[Problem statement] From the entries below, please output exactly the lines starting at the one containing "X92165000Y-49800000D03*" and ending at the one containing "X86400000Y-30112500D03*", both included.

[Stored records]
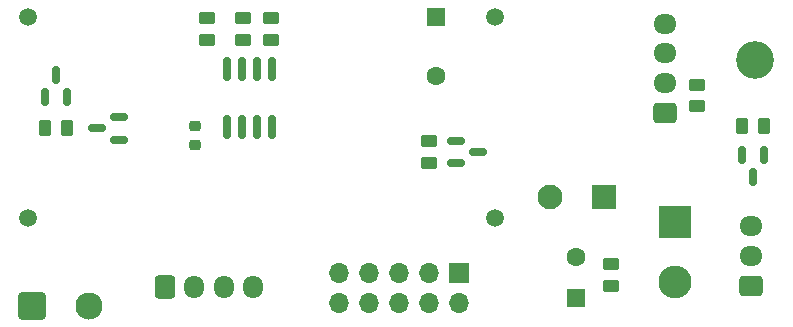
<source format=gbr>
%TF.GenerationSoftware,KiCad,Pcbnew,6.0.11-2627ca5db0~126~ubuntu22.04.1*%
%TF.CreationDate,2023-02-15T16:19:54+03:00*%
%TF.ProjectId,train_barrier,74726169-6e5f-4626-9172-726965722e6b,rev?*%
%TF.SameCoordinates,Original*%
%TF.FileFunction,Soldermask,Bot*%
%TF.FilePolarity,Negative*%
%FSLAX46Y46*%
G04 Gerber Fmt 4.6, Leading zero omitted, Abs format (unit mm)*
G04 Created by KiCad (PCBNEW 6.0.11-2627ca5db0~126~ubuntu22.04.1) date 2023-02-15 16:19:54*
%MOMM*%
%LPD*%
G01*
G04 APERTURE LIST*
G04 Aperture macros list*
%AMRoundRect*
0 Rectangle with rounded corners*
0 $1 Rounding radius*
0 $2 $3 $4 $5 $6 $7 $8 $9 X,Y pos of 4 corners*
0 Add a 4 corners polygon primitive as box body*
4,1,4,$2,$3,$4,$5,$6,$7,$8,$9,$2,$3,0*
0 Add four circle primitives for the rounded corners*
1,1,$1+$1,$2,$3*
1,1,$1+$1,$4,$5*
1,1,$1+$1,$6,$7*
1,1,$1+$1,$8,$9*
0 Add four rect primitives between the rounded corners*
20,1,$1+$1,$2,$3,$4,$5,0*
20,1,$1+$1,$4,$5,$6,$7,0*
20,1,$1+$1,$6,$7,$8,$9,0*
20,1,$1+$1,$8,$9,$2,$3,0*%
G04 Aperture macros list end*
%ADD10RoundRect,0.250000X-0.600000X-0.725000X0.600000X-0.725000X0.600000X0.725000X-0.600000X0.725000X0*%
%ADD11O,1.700000X1.950000*%
%ADD12RoundRect,0.250000X0.725000X-0.600000X0.725000X0.600000X-0.725000X0.600000X-0.725000X-0.600000X0*%
%ADD13O,1.950000X1.700000*%
%ADD14R,1.600000X1.600000*%
%ADD15C,1.600000*%
%ADD16C,1.500000*%
%ADD17R,1.700000X1.700000*%
%ADD18O,1.700000X1.700000*%
%ADD19C,3.200000*%
%ADD20R,2.800000X2.800000*%
%ADD21O,2.800000X2.800000*%
%ADD22RoundRect,0.150000X-0.150000X0.587500X-0.150000X-0.587500X0.150000X-0.587500X0.150000X0.587500X0*%
%ADD23RoundRect,0.150000X0.150000X-0.587500X0.150000X0.587500X-0.150000X0.587500X-0.150000X-0.587500X0*%
%ADD24RoundRect,0.250000X0.450000X-0.262500X0.450000X0.262500X-0.450000X0.262500X-0.450000X-0.262500X0*%
%ADD25RoundRect,0.250000X-0.450000X0.262500X-0.450000X-0.262500X0.450000X-0.262500X0.450000X0.262500X0*%
%ADD26RoundRect,0.150000X0.587500X0.150000X-0.587500X0.150000X-0.587500X-0.150000X0.587500X-0.150000X0*%
%ADD27RoundRect,0.225000X-0.250000X0.225000X-0.250000X-0.225000X0.250000X-0.225000X0.250000X0.225000X0*%
%ADD28RoundRect,0.250001X-0.899999X-0.899999X0.899999X-0.899999X0.899999X0.899999X-0.899999X0.899999X0*%
%ADD29C,2.300000*%
%ADD30RoundRect,0.150000X-0.150000X0.825000X-0.150000X-0.825000X0.150000X-0.825000X0.150000X0.825000X0*%
%ADD31RoundRect,0.250000X-0.262500X-0.450000X0.262500X-0.450000X0.262500X0.450000X-0.262500X0.450000X0*%
%ADD32RoundRect,0.250001X0.799999X0.799999X-0.799999X0.799999X-0.799999X-0.799999X0.799999X-0.799999X0*%
%ADD33C,2.100000*%
%ADD34RoundRect,0.150000X-0.587500X-0.150000X0.587500X-0.150000X0.587500X0.150000X-0.587500X0.150000X0*%
%ADD35RoundRect,0.250000X0.262500X0.450000X-0.262500X0.450000X-0.262500X-0.450000X0.262500X-0.450000X0*%
G04 APERTURE END LIST*
D10*
%TO.C,SW1*%
X77400000Y-51000000D03*
D11*
X79900000Y-51000000D03*
X82400000Y-51000000D03*
X84900000Y-51000000D03*
%TD*%
D12*
%TO.C,M1*%
X127075000Y-50900000D03*
D13*
X127075000Y-48400000D03*
X127075000Y-45900000D03*
%TD*%
D14*
%TO.C,C6*%
X112200000Y-51955302D03*
D15*
X112200000Y-48455302D03*
%TD*%
D16*
%TO.C,U1*%
X65850000Y-28200000D03*
X65850000Y-45200000D03*
X105350000Y-45200000D03*
X105350000Y-28200000D03*
%TD*%
D17*
%TO.C,J1*%
X102325000Y-49800000D03*
D18*
X102325000Y-52340000D03*
X99785000Y-49800000D03*
X99785000Y-52340000D03*
X97245000Y-49800000D03*
X97245000Y-52340000D03*
X94705000Y-49800000D03*
X94705000Y-52340000D03*
X92165000Y-49800000D03*
X92165000Y-52340000D03*
%TD*%
D12*
%TO.C,D2*%
X119750000Y-36250000D03*
D13*
X119750000Y-33750000D03*
X119750000Y-31250000D03*
X119750000Y-28750000D03*
%TD*%
D19*
%TO.C,H1*%
X127400000Y-31800000D03*
%TD*%
D20*
%TO.C,D1*%
X120600000Y-45503712D03*
D21*
X120600000Y-50583712D03*
%TD*%
D22*
%TO.C,Q4*%
X126250000Y-39862500D03*
X128150000Y-39862500D03*
X127200000Y-41737500D03*
%TD*%
D23*
%TO.C,Q2*%
X69150000Y-34937500D03*
X67250000Y-34937500D03*
X68200000Y-33062500D03*
%TD*%
D24*
%TO.C,R9*%
X99800000Y-40512500D03*
X99800000Y-38687500D03*
%TD*%
%TO.C,R7*%
X84000000Y-30112500D03*
X84000000Y-28287500D03*
%TD*%
D25*
%TO.C,R8*%
X122500000Y-33887500D03*
X122500000Y-35712500D03*
%TD*%
D26*
%TO.C,Q1*%
X73537500Y-36650000D03*
X73537500Y-38550000D03*
X71662500Y-37600000D03*
%TD*%
D27*
%TO.C,C4*%
X80000000Y-37425000D03*
X80000000Y-38975000D03*
%TD*%
D25*
%TO.C,R3*%
X115200000Y-49087500D03*
X115200000Y-50912500D03*
%TD*%
D28*
%TO.C,BT1*%
X66200000Y-52600000D03*
D29*
X71000000Y-52600000D03*
%TD*%
D24*
%TO.C,R2*%
X81000000Y-30112500D03*
X81000000Y-28287500D03*
%TD*%
D14*
%TO.C,C1*%
X100400000Y-28192047D03*
D15*
X100400000Y-33192047D03*
%TD*%
D30*
%TO.C,U2*%
X82695000Y-32525000D03*
X83965000Y-32525000D03*
X85235000Y-32525000D03*
X86505000Y-32525000D03*
X86505000Y-37475000D03*
X85235000Y-37475000D03*
X83965000Y-37475000D03*
X82695000Y-37475000D03*
%TD*%
D31*
%TO.C,R4*%
X126287500Y-37400000D03*
X128112500Y-37400000D03*
%TD*%
D24*
%TO.C,R5*%
X86400000Y-30112500D03*
X86400000Y-28287500D03*
%TD*%
D32*
%TO.C,LS1*%
X114600000Y-43400000D03*
D33*
X110000000Y-43400000D03*
%TD*%
D34*
%TO.C,Q6*%
X102062500Y-40550000D03*
X102062500Y-38650000D03*
X103937500Y-39600000D03*
%TD*%
D35*
%TO.C,R1*%
X69112500Y-37600000D03*
X67287500Y-37600000D03*
%TD*%
M02*

</source>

[Exercise result]
X92165000Y-49800000D03*
X92165000Y-52340000D03*
%TD*%
D12*
%TO.C,D2*%
X119750000Y-36250000D03*
D13*
X119750000Y-33750000D03*
X119750000Y-31250000D03*
X119750000Y-28750000D03*
%TD*%
D19*
%TO.C,H1*%
X127400000Y-31800000D03*
%TD*%
D20*
%TO.C,D1*%
X120600000Y-45503712D03*
D21*
X120600000Y-50583712D03*
%TD*%
D22*
%TO.C,Q4*%
X126250000Y-39862500D03*
X128150000Y-39862500D03*
X127200000Y-41737500D03*
%TD*%
D23*
%TO.C,Q2*%
X69150000Y-34937500D03*
X67250000Y-34937500D03*
X68200000Y-33062500D03*
%TD*%
D24*
%TO.C,R9*%
X99800000Y-40512500D03*
X99800000Y-38687500D03*
%TD*%
%TO.C,R7*%
X84000000Y-30112500D03*
X84000000Y-28287500D03*
%TD*%
D25*
%TO.C,R8*%
X122500000Y-33887500D03*
X122500000Y-35712500D03*
%TD*%
D26*
%TO.C,Q1*%
X73537500Y-36650000D03*
X73537500Y-38550000D03*
X71662500Y-37600000D03*
%TD*%
D27*
%TO.C,C4*%
X80000000Y-37425000D03*
X80000000Y-38975000D03*
%TD*%
D25*
%TO.C,R3*%
X115200000Y-49087500D03*
X115200000Y-50912500D03*
%TD*%
D28*
%TO.C,BT1*%
X66200000Y-52600000D03*
D29*
X71000000Y-52600000D03*
%TD*%
D24*
%TO.C,R2*%
X81000000Y-30112500D03*
X81000000Y-28287500D03*
%TD*%
D14*
%TO.C,C1*%
X100400000Y-28192047D03*
D15*
X100400000Y-33192047D03*
%TD*%
D30*
%TO.C,U2*%
X82695000Y-32525000D03*
X83965000Y-32525000D03*
X85235000Y-32525000D03*
X86505000Y-32525000D03*
X86505000Y-37475000D03*
X85235000Y-37475000D03*
X83965000Y-37475000D03*
X82695000Y-37475000D03*
%TD*%
D31*
%TO.C,R4*%
X126287500Y-37400000D03*
X128112500Y-37400000D03*
%TD*%
D24*
%TO.C,R5*%
X86400000Y-30112500D03*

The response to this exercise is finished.